Directions: Each record beneath this line is to be copied exactly.
════
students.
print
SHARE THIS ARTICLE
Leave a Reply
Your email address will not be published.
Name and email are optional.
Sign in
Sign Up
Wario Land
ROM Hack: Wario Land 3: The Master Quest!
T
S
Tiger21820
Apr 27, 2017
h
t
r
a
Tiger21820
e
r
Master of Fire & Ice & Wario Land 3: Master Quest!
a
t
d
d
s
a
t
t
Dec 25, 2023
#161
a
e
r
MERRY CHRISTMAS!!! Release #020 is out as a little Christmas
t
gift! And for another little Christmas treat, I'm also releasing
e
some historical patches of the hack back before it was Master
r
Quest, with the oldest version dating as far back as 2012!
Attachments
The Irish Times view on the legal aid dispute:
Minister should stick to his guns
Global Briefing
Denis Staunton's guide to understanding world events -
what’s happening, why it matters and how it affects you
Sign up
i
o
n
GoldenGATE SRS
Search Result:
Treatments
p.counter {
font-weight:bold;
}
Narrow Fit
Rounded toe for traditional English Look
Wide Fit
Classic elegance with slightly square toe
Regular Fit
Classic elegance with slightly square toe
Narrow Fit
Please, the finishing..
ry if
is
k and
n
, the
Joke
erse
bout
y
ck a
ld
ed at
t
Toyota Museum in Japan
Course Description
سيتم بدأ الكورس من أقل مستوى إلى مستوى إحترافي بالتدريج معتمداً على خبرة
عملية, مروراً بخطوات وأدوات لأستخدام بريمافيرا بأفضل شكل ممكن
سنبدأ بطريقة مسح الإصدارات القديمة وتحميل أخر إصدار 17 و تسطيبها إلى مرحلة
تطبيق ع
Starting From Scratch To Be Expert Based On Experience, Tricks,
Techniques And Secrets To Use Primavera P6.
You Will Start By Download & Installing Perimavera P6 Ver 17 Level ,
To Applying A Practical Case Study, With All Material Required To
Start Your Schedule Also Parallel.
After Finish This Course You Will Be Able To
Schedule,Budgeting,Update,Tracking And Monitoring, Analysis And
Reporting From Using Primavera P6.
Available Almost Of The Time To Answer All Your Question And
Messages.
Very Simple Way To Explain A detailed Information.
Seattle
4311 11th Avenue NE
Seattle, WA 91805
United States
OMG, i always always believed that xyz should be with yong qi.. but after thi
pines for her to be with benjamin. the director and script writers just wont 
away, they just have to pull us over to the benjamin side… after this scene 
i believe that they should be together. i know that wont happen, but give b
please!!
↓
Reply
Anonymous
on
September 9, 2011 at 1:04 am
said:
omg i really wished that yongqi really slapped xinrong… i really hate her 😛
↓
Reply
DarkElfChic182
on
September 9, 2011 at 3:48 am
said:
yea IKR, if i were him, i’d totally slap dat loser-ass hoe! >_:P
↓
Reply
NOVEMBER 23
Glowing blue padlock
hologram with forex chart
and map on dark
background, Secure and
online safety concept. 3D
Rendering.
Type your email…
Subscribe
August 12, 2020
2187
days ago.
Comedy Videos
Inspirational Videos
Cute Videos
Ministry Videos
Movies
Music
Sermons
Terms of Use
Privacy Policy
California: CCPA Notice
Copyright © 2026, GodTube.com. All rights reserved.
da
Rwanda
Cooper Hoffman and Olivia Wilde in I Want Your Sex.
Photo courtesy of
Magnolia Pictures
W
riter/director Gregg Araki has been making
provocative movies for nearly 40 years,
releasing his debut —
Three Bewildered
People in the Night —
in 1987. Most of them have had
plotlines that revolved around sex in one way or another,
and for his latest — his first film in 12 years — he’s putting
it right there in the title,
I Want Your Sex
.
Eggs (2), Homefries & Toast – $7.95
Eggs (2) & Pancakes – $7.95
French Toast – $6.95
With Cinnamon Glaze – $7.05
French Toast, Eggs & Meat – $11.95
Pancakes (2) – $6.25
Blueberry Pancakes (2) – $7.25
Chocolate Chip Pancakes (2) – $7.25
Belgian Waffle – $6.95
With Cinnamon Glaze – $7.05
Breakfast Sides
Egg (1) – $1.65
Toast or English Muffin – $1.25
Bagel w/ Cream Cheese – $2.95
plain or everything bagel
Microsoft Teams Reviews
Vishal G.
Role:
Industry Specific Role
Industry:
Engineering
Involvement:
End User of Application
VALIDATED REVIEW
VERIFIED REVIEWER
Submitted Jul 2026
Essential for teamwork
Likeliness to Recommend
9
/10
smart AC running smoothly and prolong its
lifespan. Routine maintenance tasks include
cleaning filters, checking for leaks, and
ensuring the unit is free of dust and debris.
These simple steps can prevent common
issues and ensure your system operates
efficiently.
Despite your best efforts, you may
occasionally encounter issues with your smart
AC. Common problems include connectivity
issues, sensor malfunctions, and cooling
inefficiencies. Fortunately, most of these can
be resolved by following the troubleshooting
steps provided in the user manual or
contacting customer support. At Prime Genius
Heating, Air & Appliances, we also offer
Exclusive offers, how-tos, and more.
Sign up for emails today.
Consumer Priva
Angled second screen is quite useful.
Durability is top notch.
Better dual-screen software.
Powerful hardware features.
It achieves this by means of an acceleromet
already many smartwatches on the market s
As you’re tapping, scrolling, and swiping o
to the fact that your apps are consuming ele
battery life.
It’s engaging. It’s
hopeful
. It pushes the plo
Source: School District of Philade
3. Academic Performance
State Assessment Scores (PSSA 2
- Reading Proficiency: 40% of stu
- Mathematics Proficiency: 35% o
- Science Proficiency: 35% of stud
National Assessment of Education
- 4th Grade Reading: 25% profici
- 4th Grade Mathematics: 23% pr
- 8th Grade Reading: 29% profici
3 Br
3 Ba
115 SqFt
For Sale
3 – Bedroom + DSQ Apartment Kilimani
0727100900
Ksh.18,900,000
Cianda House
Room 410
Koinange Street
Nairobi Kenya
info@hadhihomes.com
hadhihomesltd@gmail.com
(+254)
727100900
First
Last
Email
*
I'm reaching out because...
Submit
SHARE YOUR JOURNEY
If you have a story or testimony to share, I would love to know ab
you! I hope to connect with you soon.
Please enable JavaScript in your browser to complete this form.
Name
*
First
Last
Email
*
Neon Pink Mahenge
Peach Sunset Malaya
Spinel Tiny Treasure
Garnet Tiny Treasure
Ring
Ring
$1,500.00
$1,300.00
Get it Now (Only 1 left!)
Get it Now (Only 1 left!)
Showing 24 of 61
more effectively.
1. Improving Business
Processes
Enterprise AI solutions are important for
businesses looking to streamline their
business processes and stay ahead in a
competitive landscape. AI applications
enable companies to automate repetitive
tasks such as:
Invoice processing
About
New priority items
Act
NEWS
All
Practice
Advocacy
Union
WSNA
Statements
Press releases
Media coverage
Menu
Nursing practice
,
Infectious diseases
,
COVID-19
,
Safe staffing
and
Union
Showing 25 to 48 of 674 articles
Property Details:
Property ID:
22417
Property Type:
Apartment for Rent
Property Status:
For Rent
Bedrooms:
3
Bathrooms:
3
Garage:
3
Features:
════
Result for this task:
students.
print
SHARE THIS ARTICLE
Leave a Reply
Your email address will not be published.
Name and email are optional.
Sign in
Sign Up
Wario Land
ROM Hack: Wario Land 3: The Master Quest!
T
S
Tiger21820
Apr 27, 2017
h
t
r
a
Tiger21820
e
r
Master of Fire & Ice & Wario Land 3: Master Quest!
a
t
d
d
s
a
t
t
Dec 25, 2023
#161
a
e
r
MERRY CHRISTMAS!!! Release #020 is out as a little Christmas
t
gift! And for another little Christmas treat, I'm also releasing
e
some historical patches of the hack back before it was Master
r
Quest, with the oldest version dating as far back as 2012!
Attachments
The Irish Times view on the legal aid dispute:
Minister should stick to his guns
Global Briefing
Denis Staunton's guide to understanding world events -
what’s happening, why it matters and how it affects you
Sign up
i
o
n
GoldenGATE SRS
Search Result:
Treatments
p.counter {
font-weight:bold;
}
Narrow Fit
Rounded toe for traditional English Look
Wide Fit
Classic elegance with slightly square toe
Regular Fit
Classic elegance with slightly square toe
Narrow Fit
Please, the finishing..
ry if
is
k and
n
, the
Joke
erse
bout
y
ck a
ld
ed at
t
Toyota Museum in Japan
Course Description
سيتم بدأ الكورس من أقل مستوى إلى مستوى إحترافي بالتدريج معتمداً على خبرة
عملية, مروراً بخطوات وأدوات لأستخدام بريمافيرا بأفضل شكل ممكن
سنبدأ بطريقة مسح الإصدارات القديمة وتحميل أخر إصدار 17 و تسطيبها إلى مرحلة
تطبيق ع
Starting From Scratch To Be Expert Based On Experience, Tricks,
Techniques And Secrets To Use Primavera P6.
You Will Start By Download & Installing Perimavera P6 Ver 17 Level ,
To Applying A Practical Case Study, With All Material Required To
Start Your Schedule Also Parallel.
After Finish This Course You Will Be Able To
Schedule,Budgeting,Update,Tracking And Monitoring, Analysis And
Reporting From Using Primavera P6.
Available Almost Of The Time To Answer All Your Question And
Messages.
Very Simple Way To Explain A detailed Information.
Seattle
4311 11th Avenue NE
Seattle, WA 91805
United States
OMG, i always always believed that xyz should be with yong qi.. but after thi
pines for her to be with benjamin. the director and script writers just wont 
away, they just have to pull us over to the benjamin side… after this scene 
i believe that they should be together. i know that wont happen, but give b
please!!
↓
Reply
Anonymous
on
September 9, 2011 at 1:04 am
said:
omg i really wished that yongqi really slapped xinrong… i really hate her 😛
↓
Reply
DarkElfChic182
on
September 9, 2011 at 3:48 am
said:
yea IKR, if i were him, i’d totally slap dat loser-ass hoe! >_:P
↓
Reply
NOVEMBER 23
Glowing blue padlock
hologram with forex chart
and map on dark
background, Secure and
online safety concept. 3D
Rendering.
Type your email…
Subscribe
August 12, 2020
2187
days ago.
Comedy Videos
Inspirational Videos
Cute Videos
Ministry Videos
Movies
Music
Sermons
Terms of Use
Privacy Policy
California: CCPA Notice
Copyright © 2026, GodTube.com. All rights reserved.
da
Rwanda
Cooper Hoffman and Olivia Wilde in I Want Your Sex.
Photo courtesy of
Magnolia Pictures
W
riter/director Gregg Araki has been making
provocative movies for nearly 40 years,
releasing his debut —
Three Bewildered
People in the Night —
in 1987. Most of them have had
plotlines that revolved around sex in one way or another,
and for his latest — his first film in 12 years — he’s putting
it right there in the title,
I Want Your Sex
.
Eggs (2), Homefries & Toast – $7.95
Eggs (2) & Pancakes – $7.95
French Toast – $6.95
With Cinnamon Glaze – $7.05
French Toast, Eggs & Meat – $11.95
Pancakes (2) – $6.25
Blueberry Pancakes (2) – $7.25
Chocolate Chip Pancakes (2) – $7.25
Belgian Waffle – $6.95
With Cinnamon Glaze – $7.05
Breakfast Sides
Egg (1) – $1.65
Toast or English Muffin – $1.25
Bagel w/ Cream Cheese – $2.95
plain or everything bagel
Microsoft Teams Reviews
Vishal G.
Role:
Industry Specific Role
Industry:
Engineering
Involvement:
End User of Application
VALIDATED REVIEW
VERIFIED REVIEWER
Submitted Jul 2026
Essential for teamwork
Likeliness to Recommend
9
/10
smart AC running smoothly and prolong its
lifespan. Routine maintenance tasks include
cleaning filters, checking for leaks, and
ensuring the unit is free of dust and debris.
These simple steps can prevent common
issues and ensure your system operates
efficiently.
Despite your best efforts, you may
occasionally encounter issues with your smart
AC. Common problems include connectivity
issues, sensor malfunctions, and cooling
inefficiencies. Fortunately, most of these can
be resolved by following the troubleshooting
steps provided in the user manual or
contacting customer support. At Prime Genius
Heating, Air & Appliances, we also offer
Exclusive offers, how-tos, and more.
Sign up for emails today.
Consumer Priva
Angled second screen is quite useful.
Durability is top notch.
Better dual-screen software.
Powerful hardware features.
It achieves this by means of an acceleromet
already many smartwatches on the market s
As you’re tapping, scrolling, and swiping o
to the fact that your apps are consuming ele
battery life.
It’s engaging. It’s
hopeful
. It pushes the plo
Source: School District of Philade
3. Academic Performance
State Assessment Scores (PSSA 2
- Reading Proficiency: 40% of stu
- Mathematics Proficiency: 35% o
- Science Proficiency: 35% of stud
National Assessment of Education
- 4th Grade Reading: 25% profici
- 4th Grade Mathematics: 23% pr
- 8th Grade Reading: 29% profici
3 Br
3 Ba
115 SqFt
For Sale
3 – Bedroom + DSQ Apartment Kilimani
0727100900
Ksh.18,900,000
Cianda House
Room 410
Koinange Street
Nairobi Kenya
info@hadhihomes.com
hadhihomesltd@gmail.com
(+254)
727100900
First
Last
Email
*
I'm reaching out because...
Submit
SHARE YOUR JOURNEY
If you have a story or testimony to share, I would love to know ab
you! I hope to connect with you soon.
Please enable JavaScript in your browser to complete this form.
Name
*
First
Last
Email
*
Neon Pink Mahenge
Peach Sunset Malaya
Spinel Tiny Treasure
Garnet Tiny Treasure
Ring
Ring
$1,500.00
$1,300.00
Get it Now (Only 1 left!)
Get it Now (Only 1 left!)
Showing 24 of 61
more effectively.
1. Improving Business
Processes
Enterprise AI solutions are important for
businesses looking to streamline their
business processes and stay ahead in a
competitive landscape. AI applications
enable companies to automate repetitive
tasks such as:
Invoice processing
About
New priority items
Act
NEWS
All
Practice
Advocacy
Union
WSNA
Statements
Press releases
Media coverage
Menu
Nursing practice
,
Infectious diseases
,
COVID-19
,
Safe staffing
and
Union
Showing 25 to 48 of 674 articles
Property Details:
Property ID:
22417
Property Type:
Apartment for Rent
Property Status:
For Rent
Bedrooms:
3
Bathrooms:
3
Garage:
3
Features:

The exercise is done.